If peering would be allowed elsewhere than out of the UCSD AS, you would either have to accept the policies of another local AS in your area, or use a dedicated AS for AMPRnet.  The former will have an impact on what you can do and not do that would not necessarily be compatible with the goals you would like to achieve with AMPRnet. The latter definitely sounds to me as the rational thing to do if the intention is to develop AMPRnet as a global ham resource with its own policies. This is exactly what the AS concept is for and I do not see any problem for AMPRnet to get an AS-number.

Regarding tunneling, you have to differentiate between the external peering (interdomain routing) and internal peering/routing between AMPRnet subnetworks (intradomain). 

if you allow external peering anywhere, the need for tunneling to the one and only border router at UCSD to go to Internet disappears since each subnet can peer with any other local network, even at a local Internet Exchange Point, and get transit to Internet locally. This means that a specific subnet will not depend on the global Internet connectivity to get to a local destination outside AMPRnet. The idea is to keep local traffic local.

The challenge is still to get all AMPRnet subnets connected iternally, intradomain. But isn't that exactly the challenge that we want to keep? To create a global ham network in parallel, but peering, with Internet based on radio links?
It will most likely be easier to set up local islands than getting global internal connectivity, but that is already the case.
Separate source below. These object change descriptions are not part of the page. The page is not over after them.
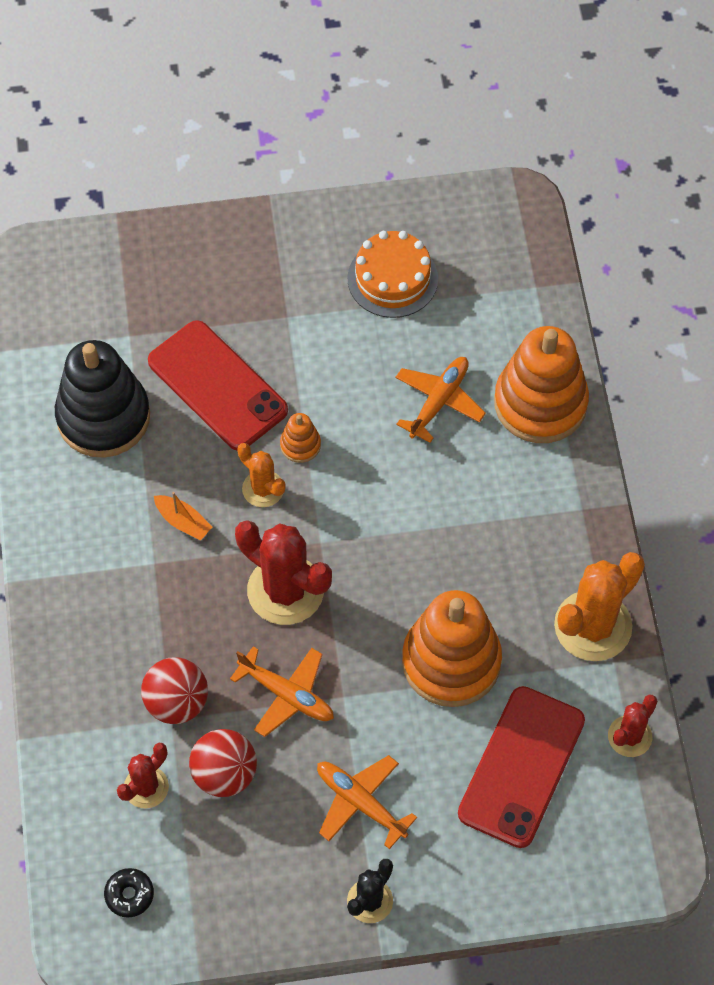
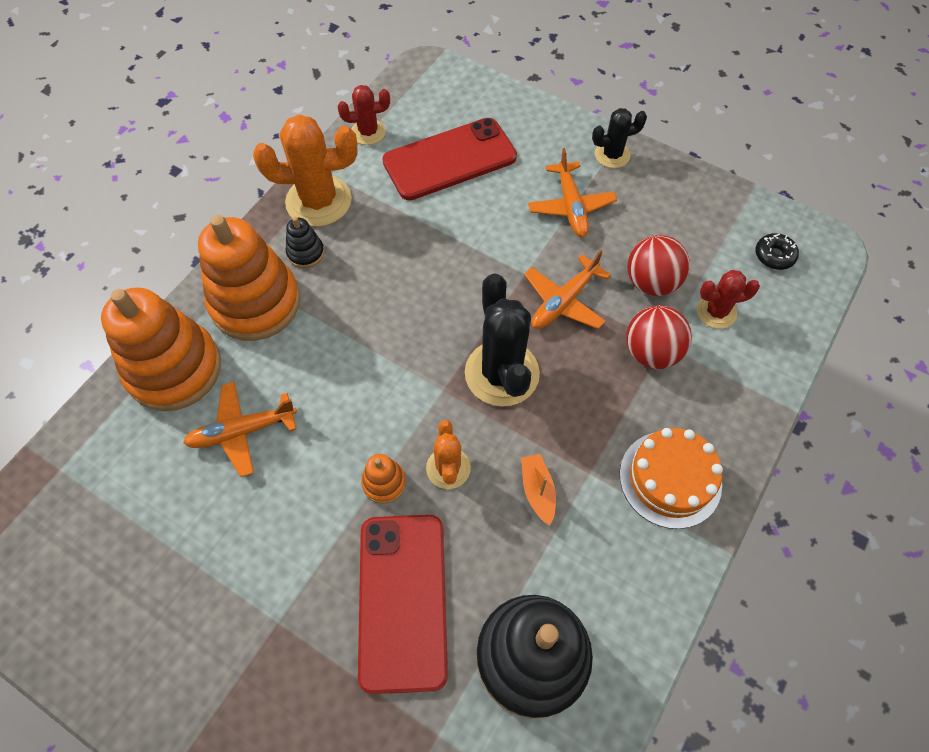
camera: 140 degrees left, 0 degrees up
(285, 590) = (501, 373): red cactus -> black cactus
(287, 695) = (564, 301): orange plane -> orange plane turned 120 degrees counterclockwise
(392, 278) = (153, 581): orange cake -> orange cake (670, 479)
(451, 661) = (431, 244): orange stacking toy -> orange stacking toy (255, 303)
(548, 569) = (305, 253): none -> black stacking toy

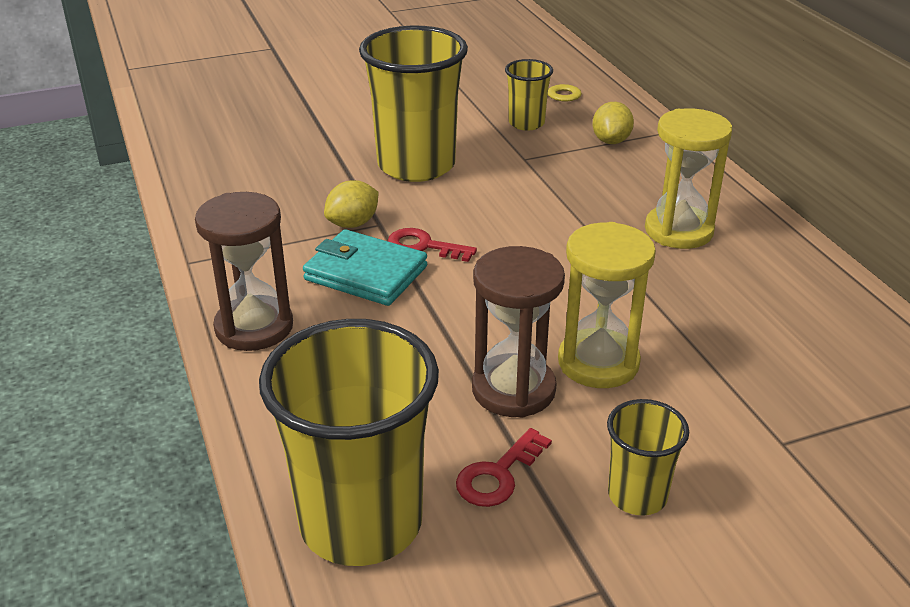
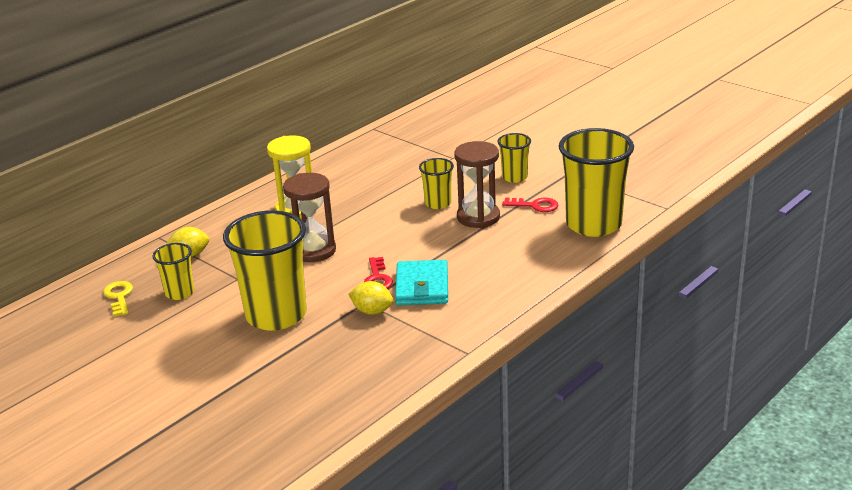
camera: 115 degrees left, 5 degrees down
(254, 327) = (504, 301): brown hourglass -> brown hourglass (313, 251)
(598, 362) = (438, 203): yellow hourglass -> yellow cup

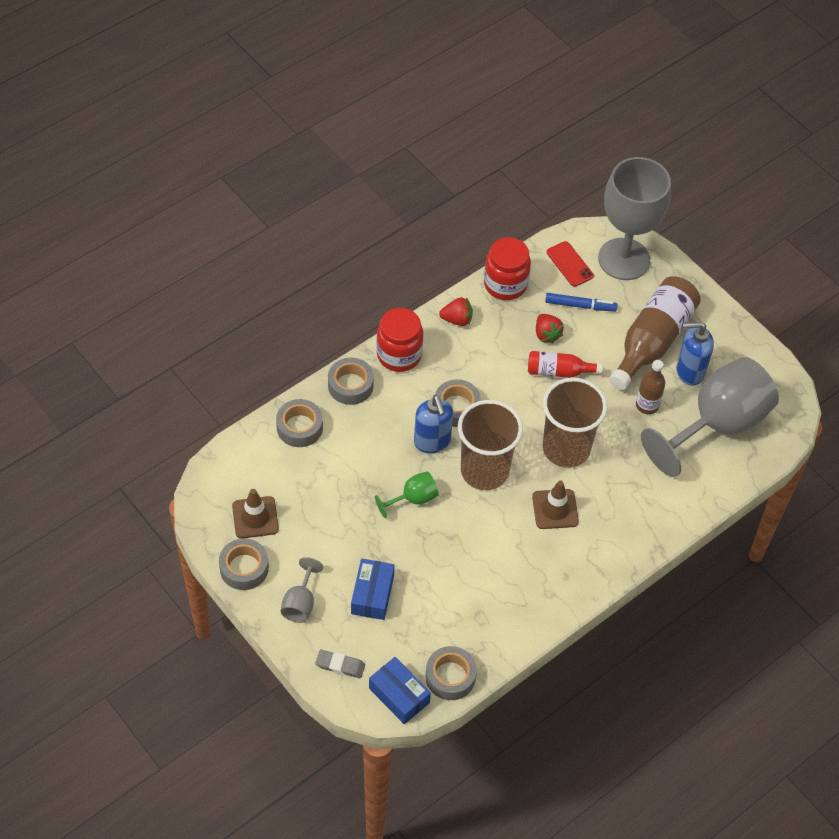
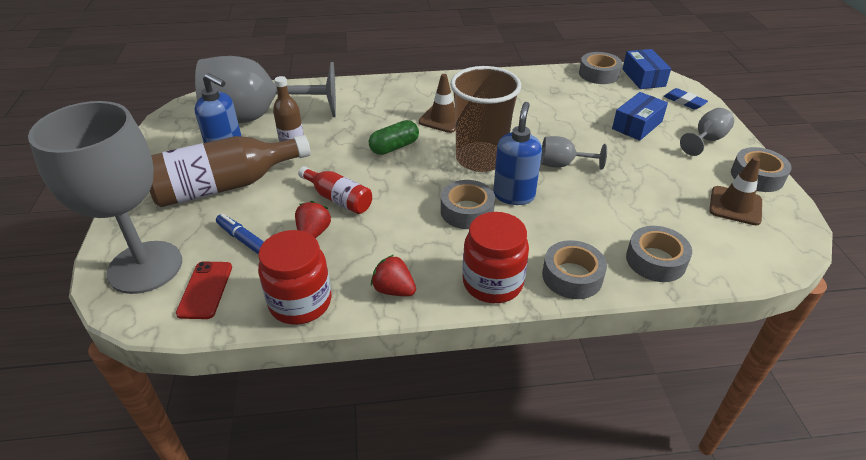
camera: 145 degrees left, 15 degrees down
(340, 665) = (684, 101): grey eraser -> blue eraser
(413, 499) = (562, 164): green goblet -> grey goblet
(566, 448) = (394, 147): brown cup -> green capsule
The challenge is somewhat more manageable if we can control the routing policies and all intermediate nodes.

We can use dedicated terrestrial wireless links at different amateur frequencies, amateur satellites or maybe even some dedicated wired stretches (god forbid :-) if nothing else is available. On stretches where we by no means can come up with a dedicated link, we can still tunnel.... The internal intradomain routing can be set up statically or using an intradomain routing protocol such as OSPF in each AMPRnet island and, if needed, export routes between islands using iBGP as opposed to the eBGP functionality used in Interdomain routing.

Regarding how we are going to pay for this, I would leave that to local agreements about peering and transit. 
I do not know exactly what agreement is currently into effect regarding the connection between AMPRnet and CENIC, but I have good hopes that we can come up with an ethics and acceptable use policy that would be acceptable for the Swedish University network to accept peering and maybe even transit of AMPRnet, at least if the transit comes via a member university taking care of the policing. The cost would in that case most likely already be covered by the university membership fees to Sunet. The extra cost induced would be very marginal and, depending on the AUP, the purpose would already be supported. This remains to be discussed if we enter this route though.

A local ham club or individual without any contacts with a research or higher education institution could go via their commercial ISP or check if there is a local Internet Exchange Point where AMPRnet would be welcome to connect, and cover the costs, if any, themselves. 

Those that cannot find an affordable agreement can still tunnel to Internet via their more fortunate colleagues...

In my mind, an important internal challenge for AMPRNET is how to avoid the fragmentation of the AMPRNET address space that would result from allowing address allocations that are used only for Internet contact without any ambition to connect internally. In such cases I have a hard time seeing the reason to use AMPRnet addresses at all.
A way to meet that challenge could be to require motivations for using AMPRnet addresses, require progress reports and make all allocations time limited, and I guess that the coordination of that should be part of a delegation agreement to be signed from the AMPRnet root and down the delegation tree.

Bjorn


On 2012-03-21 03:49, Lin Holcomb wrote:
(Please trim inclusions from previous messages)
_______________________________________________


I am getting morr dangerous...doing some reading.
So to have an AS we would need at minimum two ISPs connected with independent routes to the Internet via two separate Edge Routers. 
If we had say 12 AS located around the globe with 2 upstream providers at each AS we could independently route a global multihomed IP4 network to the internet with out any points of failure......and we could rule the world....oh sorry just slipped into a movie scene. 
 
Really that would be great and we would have a global redundant network to route radio traffic over the Internet and come out all over the world.  
 
Now how was it we were going to pay for that?